Media contact: Yvonne Taunton
When Christina Rodriguez, Ph.D., was in high school, she volunteered at a child abuse shelter. “I saw a baby in a body cast,” she recalls, “and I said, ‘I need to do something to stop this.’”
According to the latest federal data from the Child Maltreatment Report, an estimated 676,000 children were victims of abuse and neglect in 2016, but this figure is widely recognized as an underestimate, says Rodriguez, an associate professor in the UAB College of Arts and Sciences Department of Psychology. The U.S. child welfare system costs some $30 billion annually, per this 2016 study, but research suggests the overall financial burden is far higher. In a 2012 report, researchers from the National Center for Injury Prevention and Control estimated the lifetime costs to treat the consequences of child abuse, such as mental and physical health care, homelessness, substance abuse, underemployment and criminal convictions, at $124 billion per year.
The vast majority of those financial costs — but not the physical and emotional tolls — are incurred after documented incidents of abuse occur. And so far, research has been focused on the post-abuse environment as well. But “I’m not interested in waiting for someone to be aggressive toward their child,” says Rodriguez. “I’m trying to predict what places people at risk for that behavior.” Her Parenting Challenges with Kids (PaCK) Lab is focused on “understanding parenting across the spectrum and how it goes awry,” Rodriguez says. That requires studying the full range of parenting behaviors and approaches, including the ways in which people’s feelings, attitudes and behaviors about parenting and discipline change as their children grow.
“Only 30 percent of children or less are abused by parents who had been abused themselves. What interests me more are the 70 percent who initiate violence when it’s not in their background, or why people who are abused decide not to perpetuate violence toward their own kids.”

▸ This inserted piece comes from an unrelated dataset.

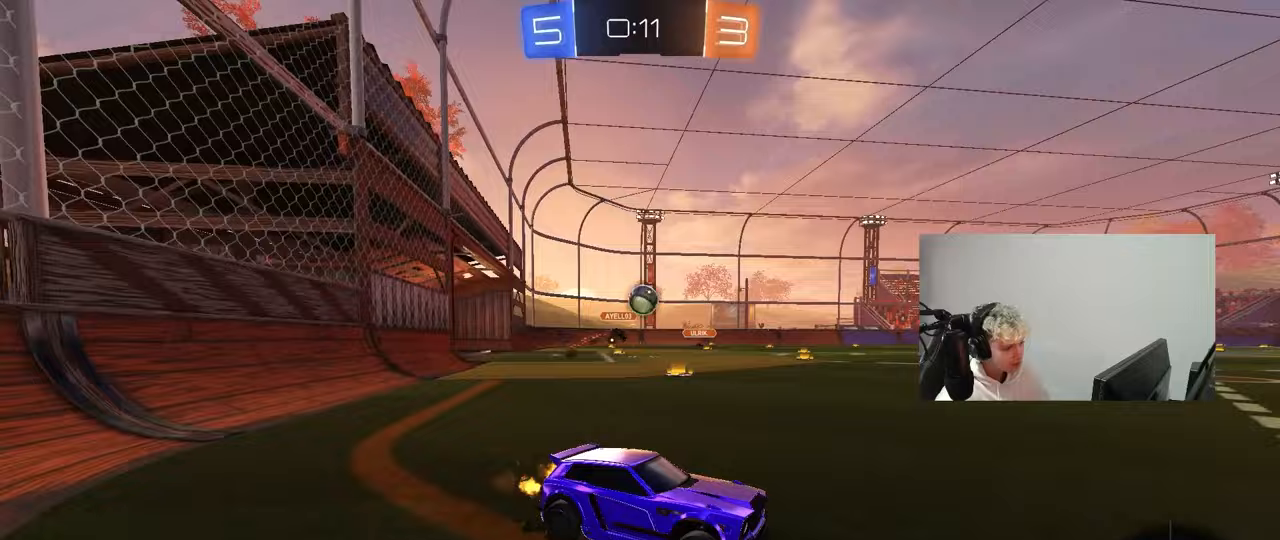
{"keys": ["a", "shift", "w"], "mouse": ["left", "right"], "mouse_move": "still", "events": [[150, "a", "down"], [150, "mouse_left", "down"], [433, "a", "up"], [433, "mouse_right", "down"], [467, "a", "down"], [467, "shift", "down"]]}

Rodriguez is building a conceptual model that includes the variety of factors that are linked to child abuse risk in parents, along with innovative psychological tasks that can objectively but unobtrusively measure a person’s responses to a variety of challenging situations — the kind that come up repeatedly during parenting. “I try to develop tasks to identify what people really think,” she says. (In order to preserve the validity of the tasks, she cannot share more details about how they work.)

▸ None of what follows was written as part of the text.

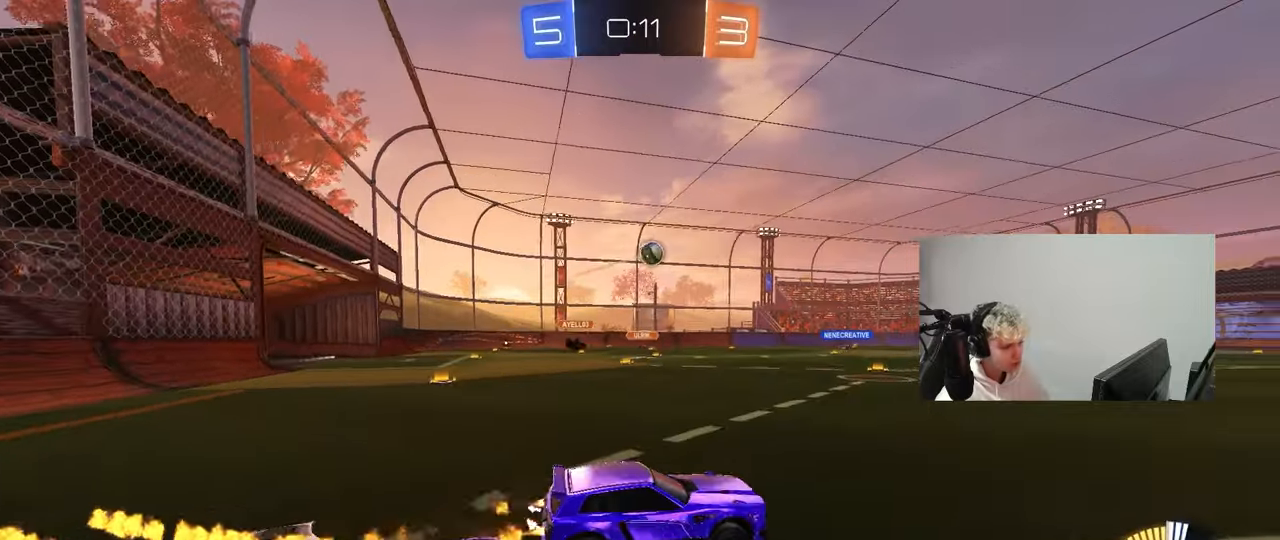
{"keys": ["a", "shift"], "mouse": [], "mouse_move": "still", "events": [[17, "mouse_right", "up"], [67, "mouse_right", "down"], [117, "s", "down"], [117, "w", "up"], [217, "mouse_right", "up"], [400, "mouse_left", "up"], [500, "s", "up"]]}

Seeing through misconceptions
“Just identifying people who have been abused themselves, or based on sociodemographic factors, is not a particularly smart way to go about child abuse prevention,” Rodriguez says. Because families in need of public assistance have more interactions with social programs, the likelihood of abuse being detected is much higher for this group. That means official statistics overrepresent socioeconomic status as a risk factor. “The problem with those statistics is that lots of poor people are perfectly good parents,” Rodriguez says. “The risk factors are not different based on income.”
Many people have heard of the “cycle of violence,” in which children of abusive parents perpetuate violence to their own children. “We assume it’s inevitable,” but only 30 percent of children or less are abused by parents who had been abused themselves, Rodriguez adds. “What interests me more are the 70 percent who initiate violence when it’s not in their background, or why people who are abused decide not to perpetuate violence toward their own kids. You might understand why someone who has been abused continues the cycle; the most confusing group is that 70 percent.”
Who is at higher risk?
In her research, Rodriguez has identified several factors associated with abuse risk. For example:
- Approval of physical discipline: “Almost all abuse happens during the implementation of physical discipline,” Rodriguez says. Parents who approve of and engage in physical discipline have a higher risk of crossing a line and engaging in abusive behavior, which is often not planned. “Parents say, ‘It just happened,’” Rodriguez says.
- Lack of knowledge of other options: Parents who don’t know about other options for controlling their child, beyond physical discipline, are more likely to engage in abusive behavior.
- Misunderstanding what drives children’s behavior: “Some parents tend to assume the worst,” or have unreasonable expectations of their child’s development level, Rodriguez says. “If a 13-month-old wets his pants, he’s not doing it on purpose; he just isn’t able to control that function.” Parents who think their children are trying to be intentionally annoying with their behavior are more likely to respond aggressively.
- Lower empathy: Someone who has difficulty picturing themselves in the place of another, “who can’t imagine themselves as their kid,” has a higher risk of child abuse, Rodriguez says.
Men and women, equal and not
Learn more about UAB's undergraduate and graduate programs in psychologyRodriguez says many current child abuse prevention research and intervention programs are aimed at mothers. “But at least half of child abuse is perpetrated by dads,” she says. “The field has been assuming that anything that works with moms will work with dads as well,” but her work has found consistent differences between men and women. For instance, “men and women cope differently,” she says. “Their social support systems are different. We can’t assume that what works with one group can transfer to the other.”
This is just one area that needs more investigation, Rodriguez notes, but funding is a constant challenge. Child abuse research has not been a high priority, “because kids don’t vote,” she adds, “but allowing it to happen means billions of dollars are spent on dealing with the effects.”